# Going on 5 1/2 Months



## ch3ckpo1nt (Nov 30, 2009)

I bought the ear forms from Dogsportgear. Is it a good time to start using them? My breeder says not until 7 months. I called the Texas' owner (Damian's dad) and he said to just go ahead and start the ear forms now. Damian's ears show no signs of standing anymore. Even before, there wasn't much proof of them standing. Let me know your guys' opinions! Thanks!


----------



## littledmc17 (Apr 9, 2008)

Wait!!
My Brady's ear didn't totally go up until he was 11 months
he is still a baby enjoy the goofy ear stage its the best!


----------



## HeidiW (Apr 9, 2009)

How do the forms stay inside the ear?
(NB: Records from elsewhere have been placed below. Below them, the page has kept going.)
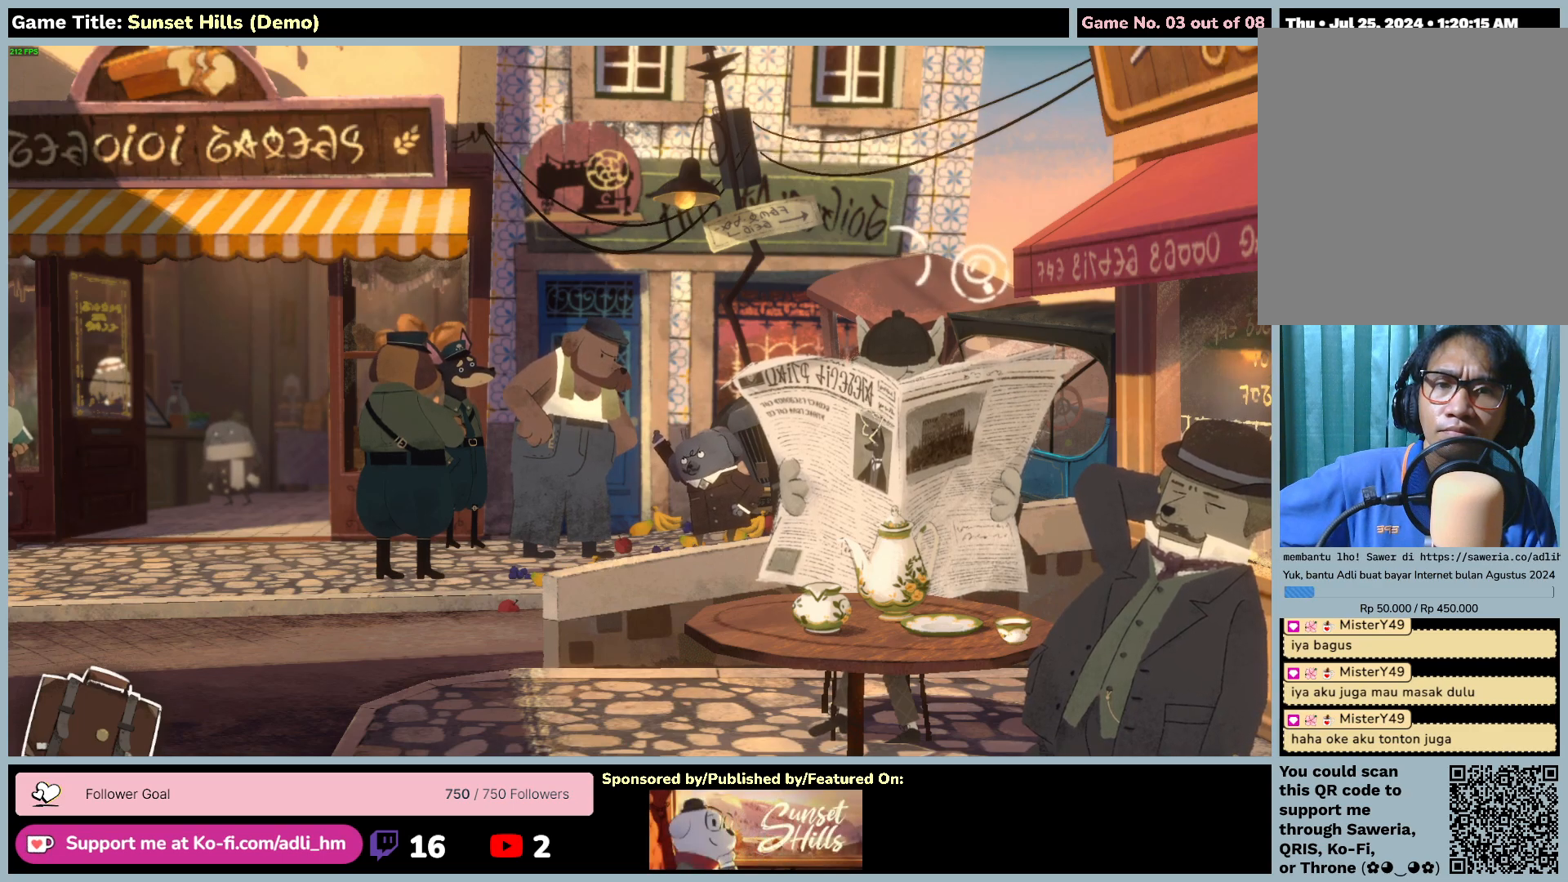
Gameplay with keyboard and mouse; each line is a JSON object with the keys and mouse buttons held at the frame after it. "events" lists presses ("down") and releases ("up") of "0", "1", "2", "3", "4", "5", "6", "7", "8", "9", "a", "alt", "b", "c", "caps_lock", "ctrl", "d", "down", "e", "escape", "f", "f1", "f2", "f3", "f4", "f5", "f6", "f7", "f8", "g", "h", "i", "j", "k", "l", "left", "m", "n", "o", "p", "q", "r", "return", "right", "s", "shift", "space", "t", "tab", "tilde", "u", "up", "v", "w", "x", "y", "z", "mouse_left", "mouse_wheel" and "mouse_right" between this image and that frame as [ms after this image, input, new state], when the widget could be followed in between. "mouse_left", "mouse_wheel", "mouse_right" = the "left", "wheel", "right" buttons of the "mouse" list. No other keys are recorded. "wheel" means that the mouse wheel is clicked or scrolled. Mouse movement is not recorded.
{"keys": [], "mouse": [], "events": [[100, "mouse_left", "down"], [384, "mouse_left", "up"]]}
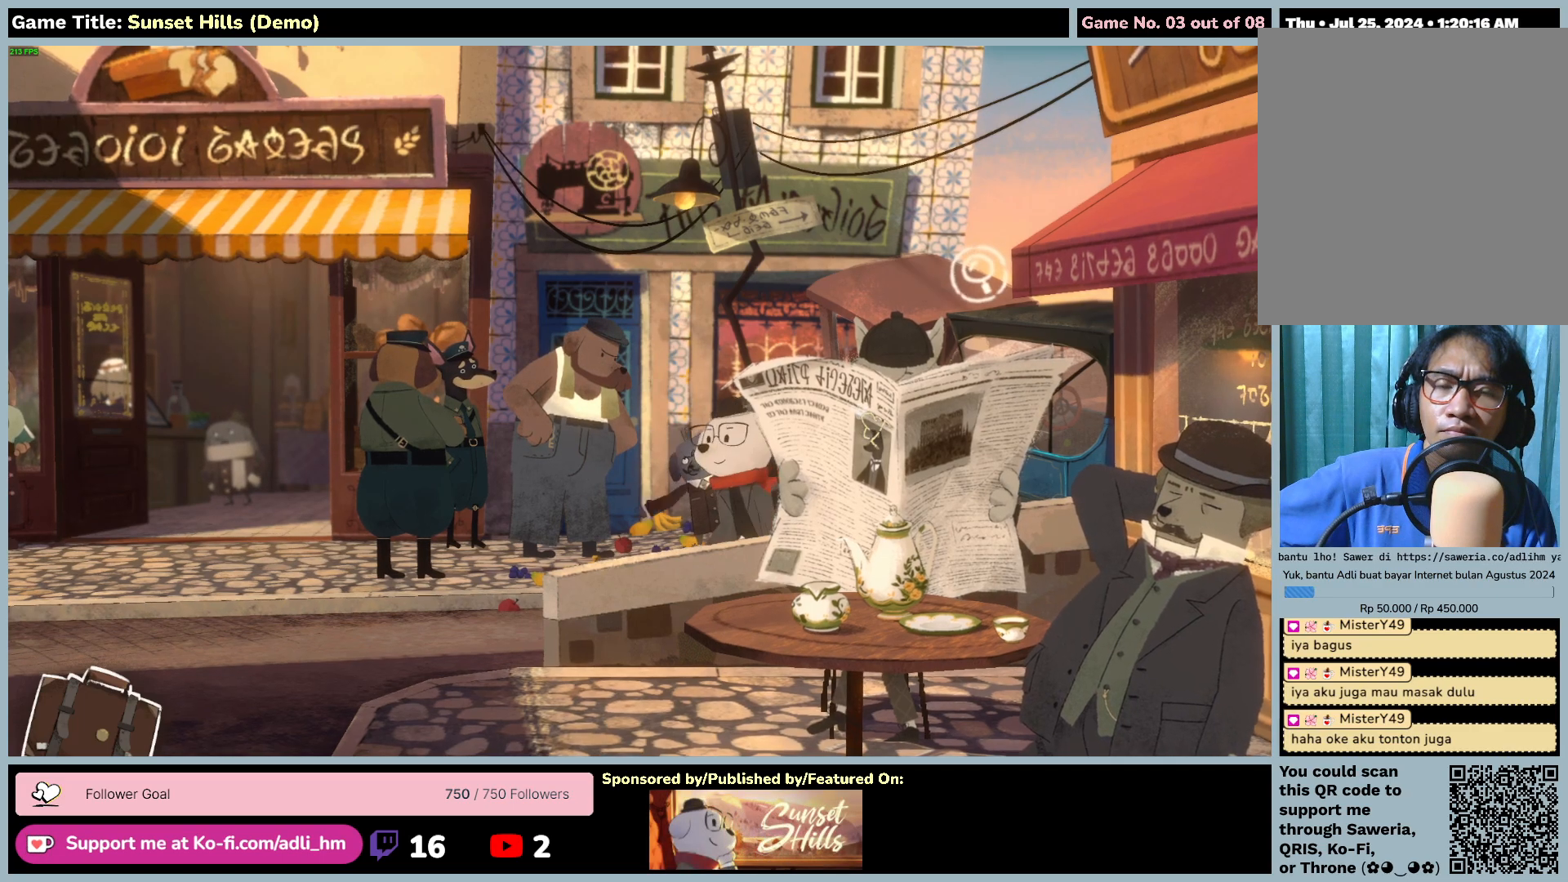
{"keys": [], "mouse": [], "events": [[17, "mouse_left", "down"], [350, "mouse_left", "up"]]}
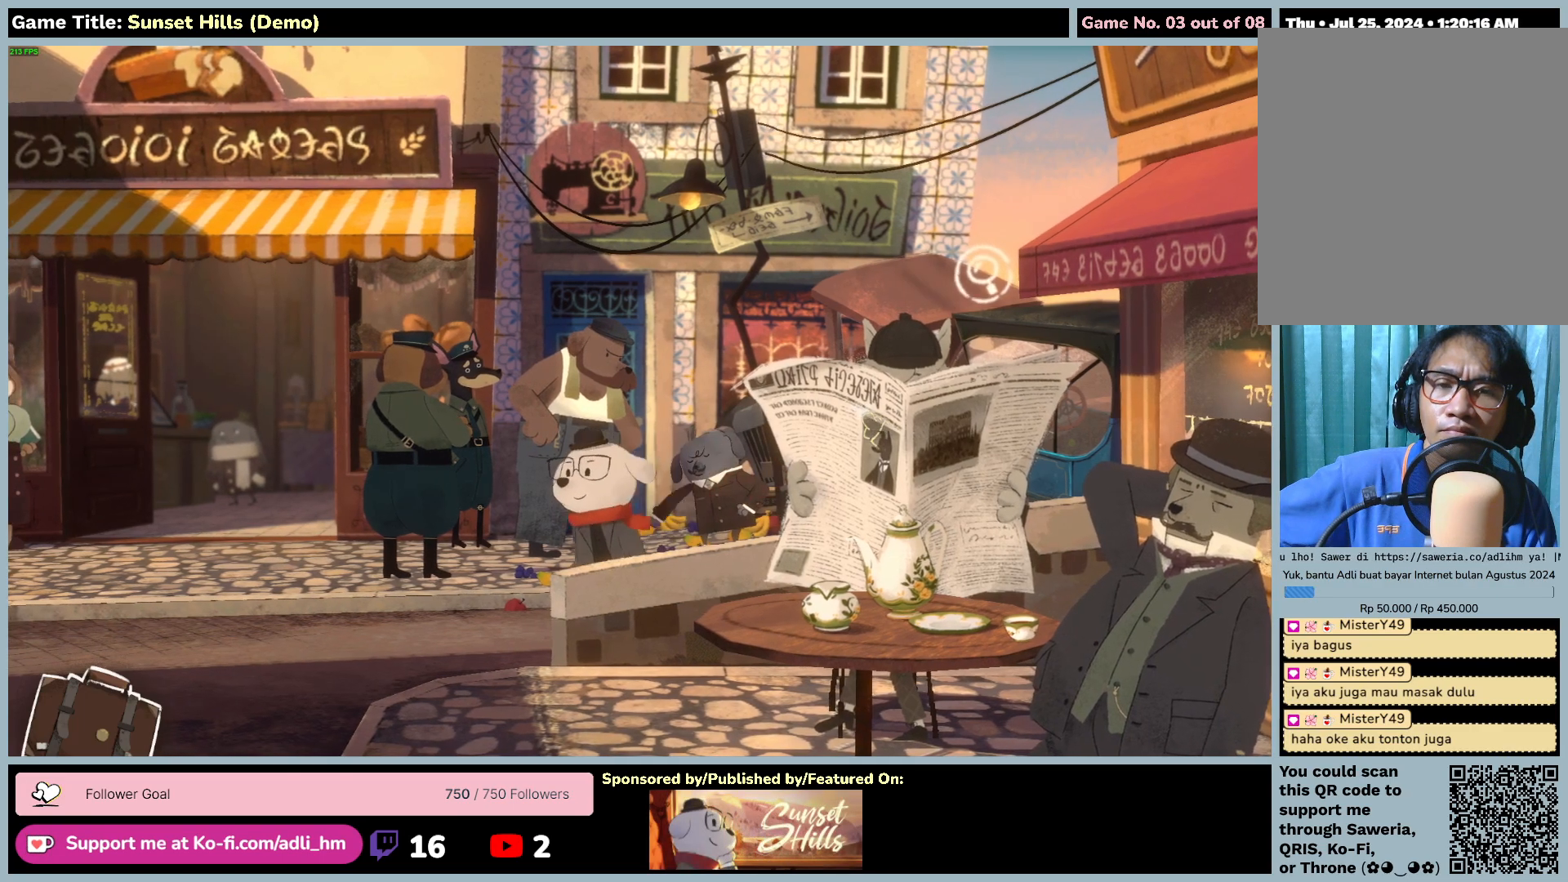
{"keys": [], "mouse": [], "events": []}
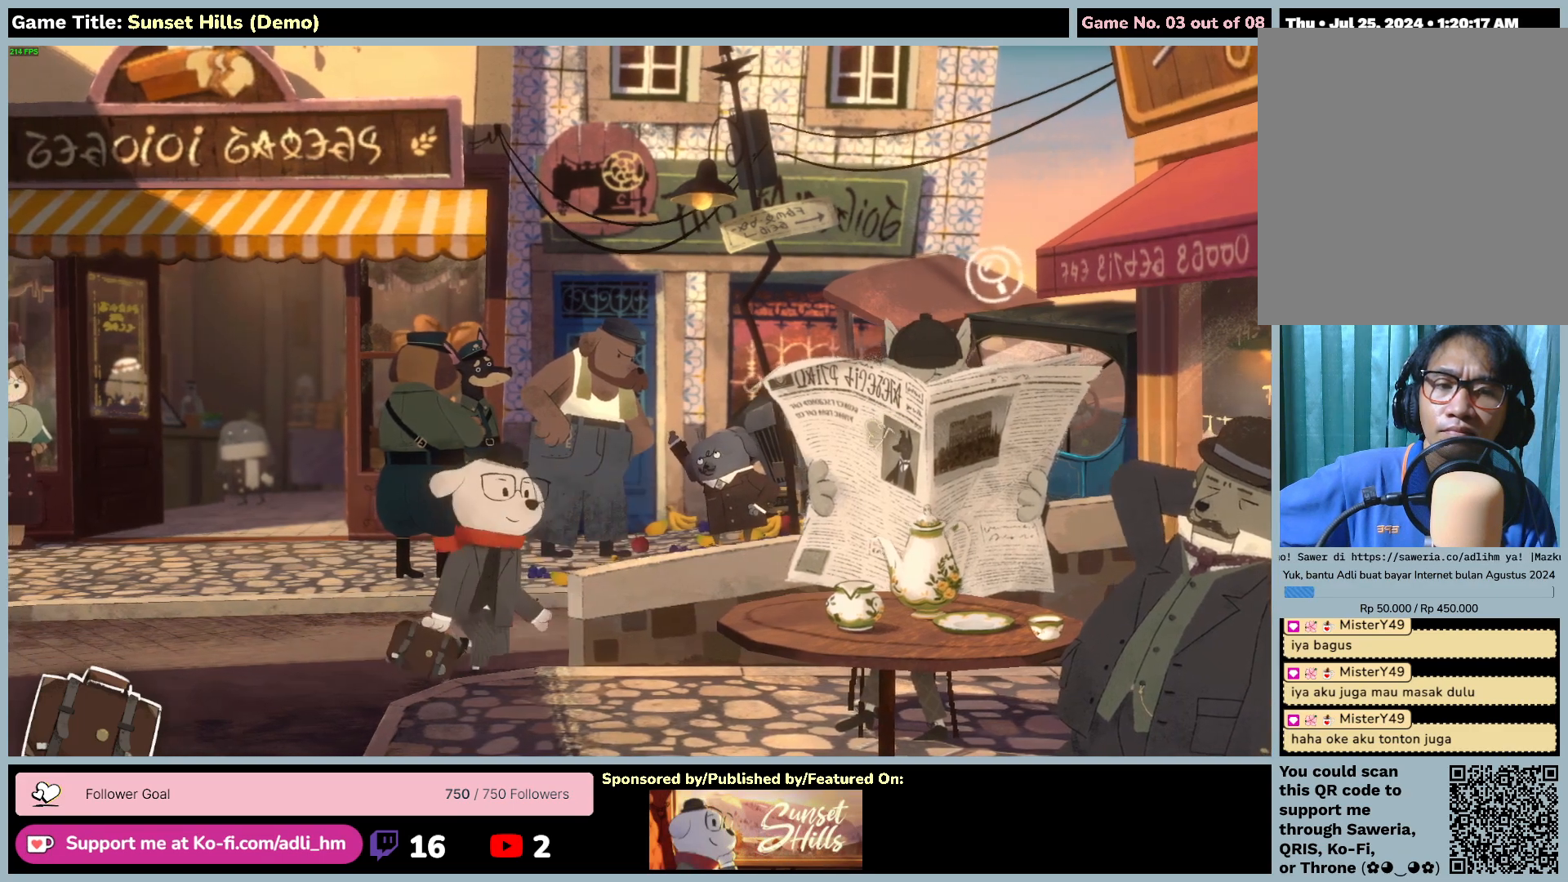
{"keys": [], "mouse": [], "events": []}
I have never seen them before. If he is done teething? His ears are flopping outwards like angel wings and never go up?


----------



## ch3ckpo1nt (Nov 30, 2009)

They never go up, just hang to the side. The ear forms get glued in, I would use Perma-Type Surgical Cement.


----------



## ch3ckpo1nt (Nov 30, 2009)

I saw one picture with them used on a GSD, can't find it anymore. After buying the forms, I regret it because I could have went to a fabric store and got the same stuff for $2. But now I have them, oh well.


----------



## HeidiW (Apr 9, 2009)

Can't hurt to do it now then. Bella had one bad ear and I did glue it up at the same age, the glue came undone in two weeks and the ear stood up weakly by itself but I think it helped her.


----------



## Lucy Dog (Aug 10, 2008)

I wouldn't wait until 7 months, thats just too long. 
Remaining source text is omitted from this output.